India is on the verge of creating a carbon market. The move will set emissions targets for emitters and allow overachievers to sell their excess emission cuts, while underachievers will have to purchase them to meet their goals. The market will be created once the Carbon Credit Trading Scheme (CCTS), notified in June 2023, comes in force.
In August 2024, the Bureau of Energy Efficiency (BEE), which will implement CCTS, released the scheme’s compliance procedure (see ‘Evolution of...’). But emission targets, which will determine CCTS’ effectiveness, are yet to be announced. BEE officials say CCTS will likely take effect by 2026.
Simply put, CCTS is a market-based mechanism to reduce or limit emissions. Its genesis lies in India’s commitment to meet its Nationally Determined Contributions—emissions reduction target for 2030 committed under the Paris Agreement of 2016. One of India’s targets is to reduce the “emissions intensity of its GDP by 45 per cent from 2005 levels by 2030”. In 2021, India also declared the target of becoming a net-zero emitter by 2070. These global commitments and the increasing impacts of climate change on India generated a need to limit emissions, leading to the government to launch new policies and instruments. CCTS is one such instrument.
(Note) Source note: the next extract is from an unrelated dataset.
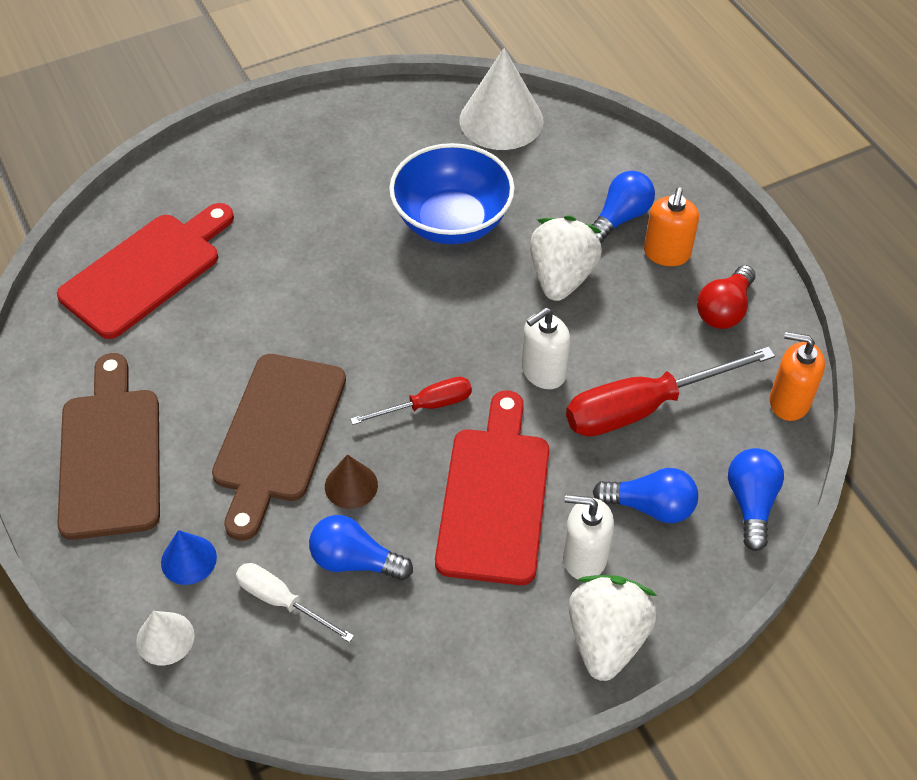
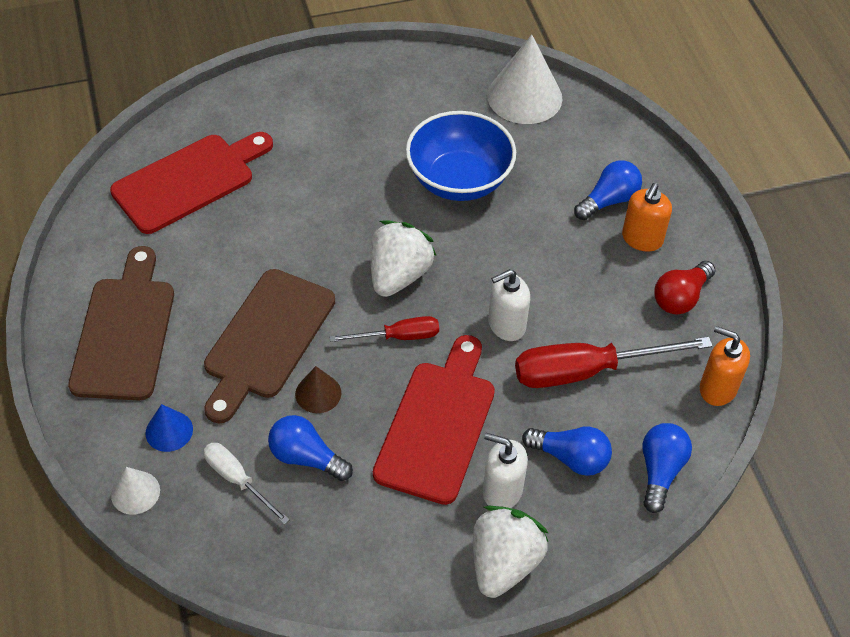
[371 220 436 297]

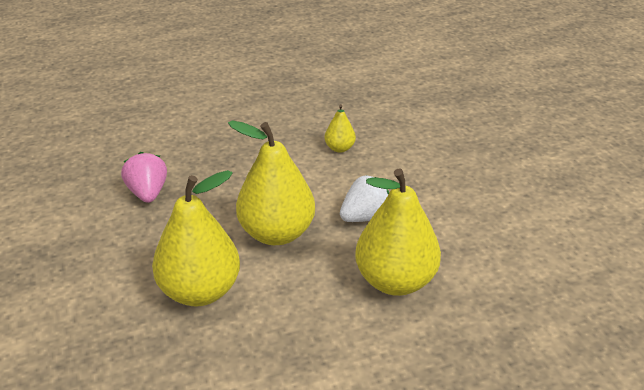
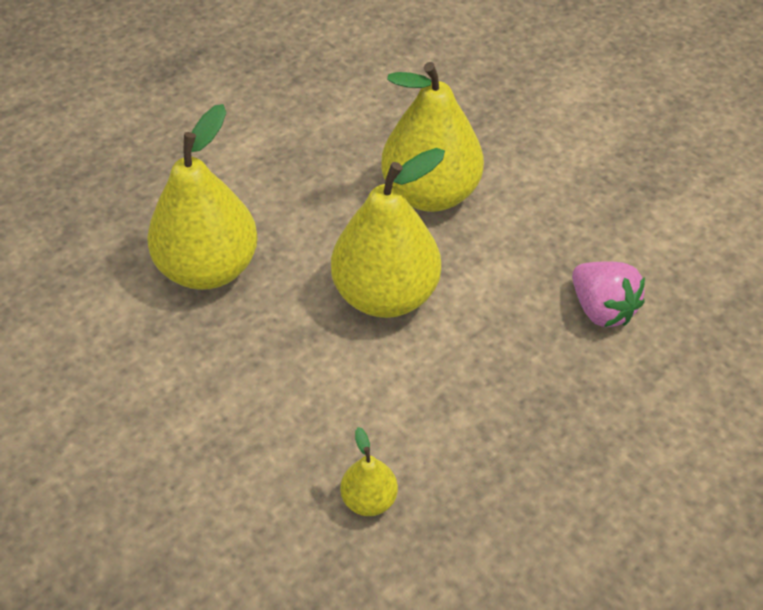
[340 175 390 222] (first image)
The Carbon Border Adjustment Mechanism (CBAM), a tariff to be imposed by the European Union from 2026 (under which the bloc will put an additional price on imported products on the basis of green-house gases emitted in manufacturing them) and the development of carbon markets by developing countries like China and Indonesia, have also likely driven India towards CCTS. The challenge, however, is to ensure that the scheme fulfils its purpose of reducing emissions.